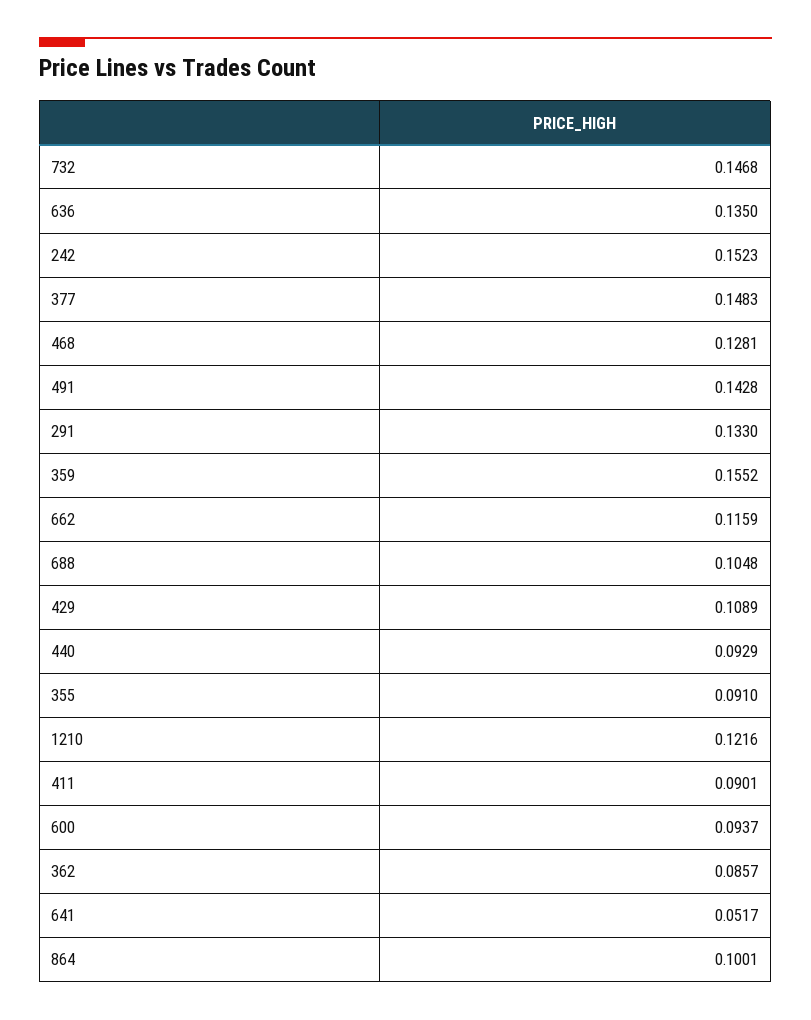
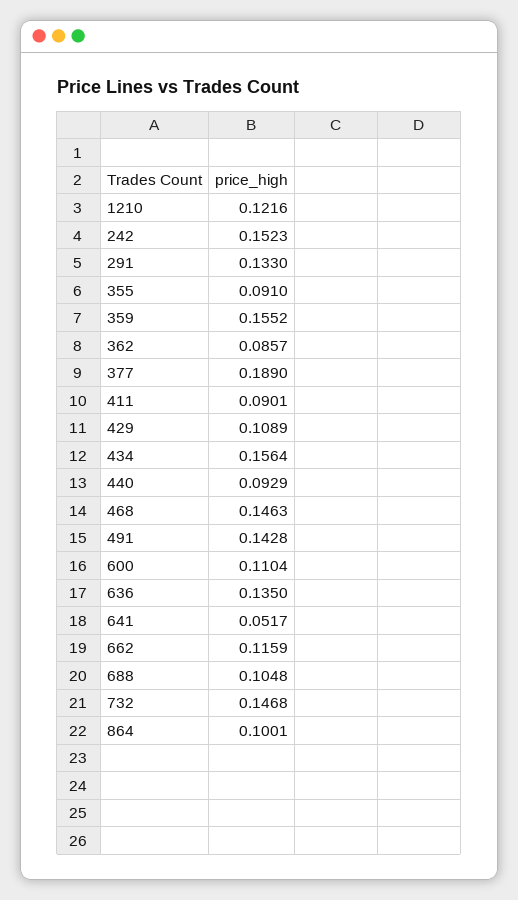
377: 0.1483 -> 0.189
468: 0.1281 -> 0.1463
600: 0.0937 -> 0.1104
434: none -> 0.1564

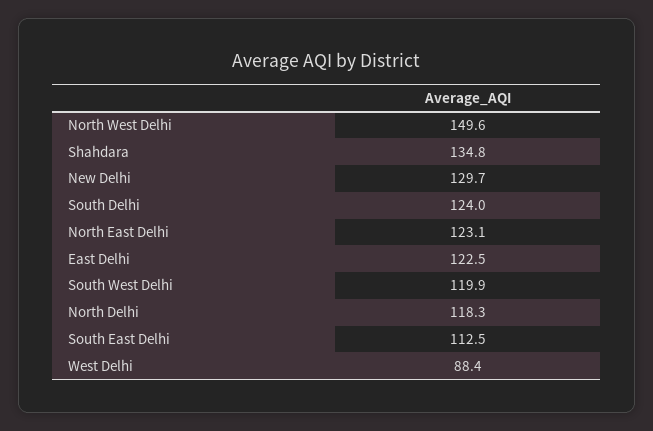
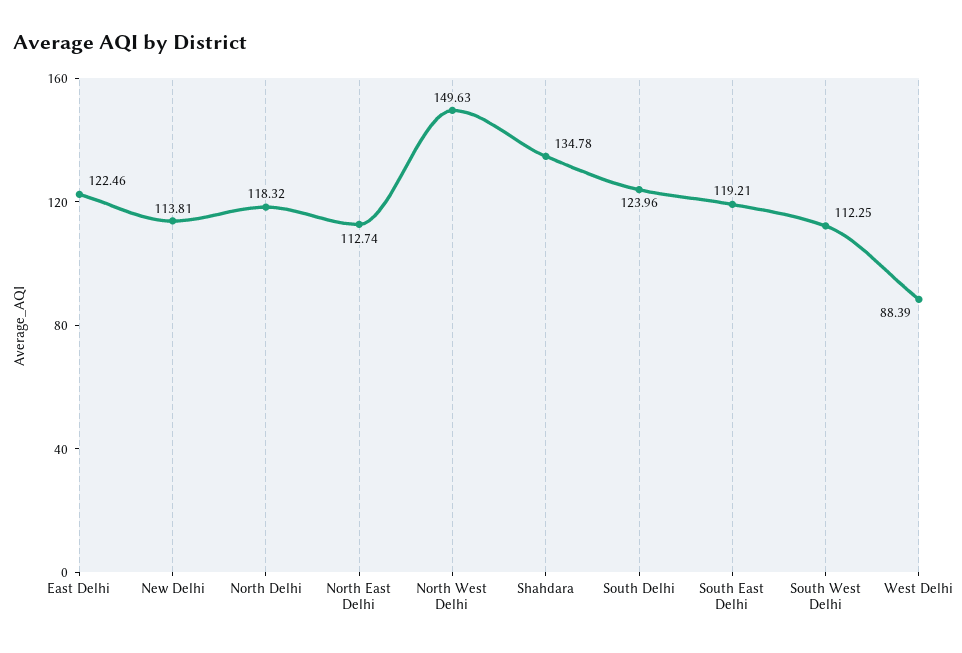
New Delhi: 129.7 -> 113.81
North East Delhi: 123.1 -> 112.74
South West Delhi: 119.9 -> 112.25
South East Delhi: 112.5 -> 119.21

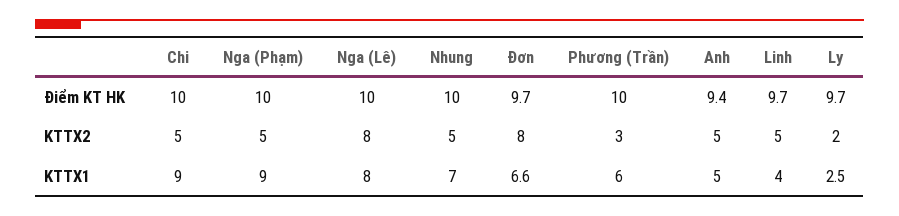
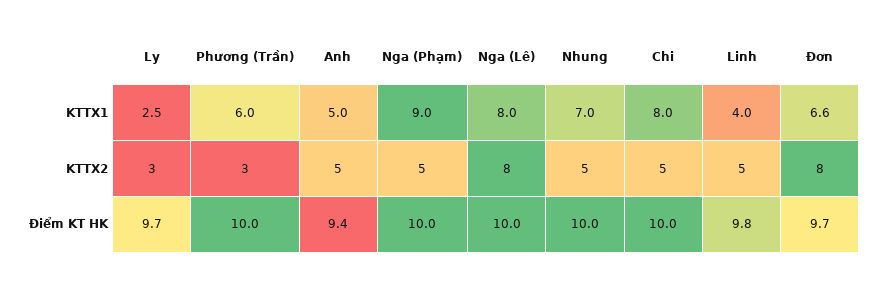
Linh, Điểm KT HK: 9.7 -> 9.8
Ly, KTTX2: 2 -> 3
Chi, KTTX1: 9 -> 8

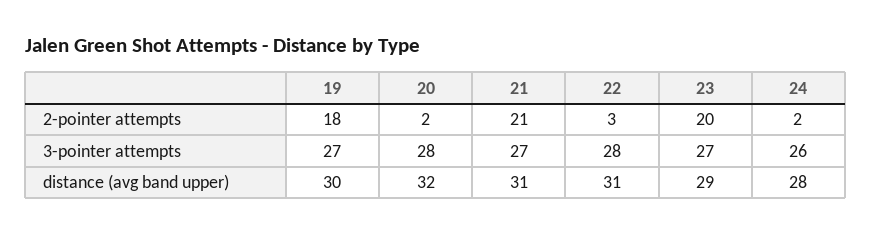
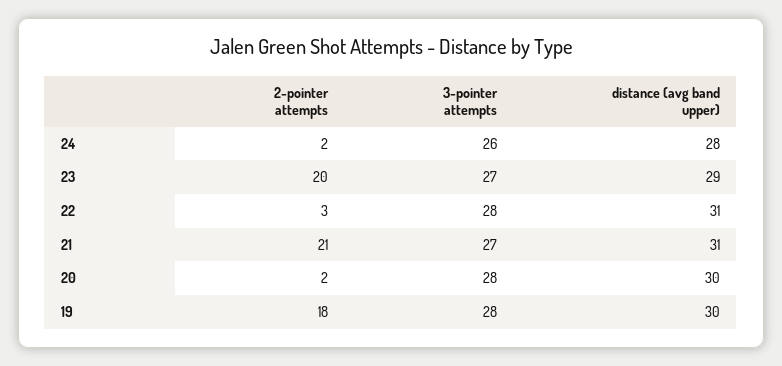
19, 3-pointer attempts: 27 -> 28
20, distance (avg band upper): 32 -> 30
○ ○ ○
* _PROMPT_: Copy out, from the data above, every line holding the word "East".

* _RESPONSE TO THIS TASK_:
North East Delhi: 123.1 -> 112.74
South East Delhi: 112.5 -> 119.21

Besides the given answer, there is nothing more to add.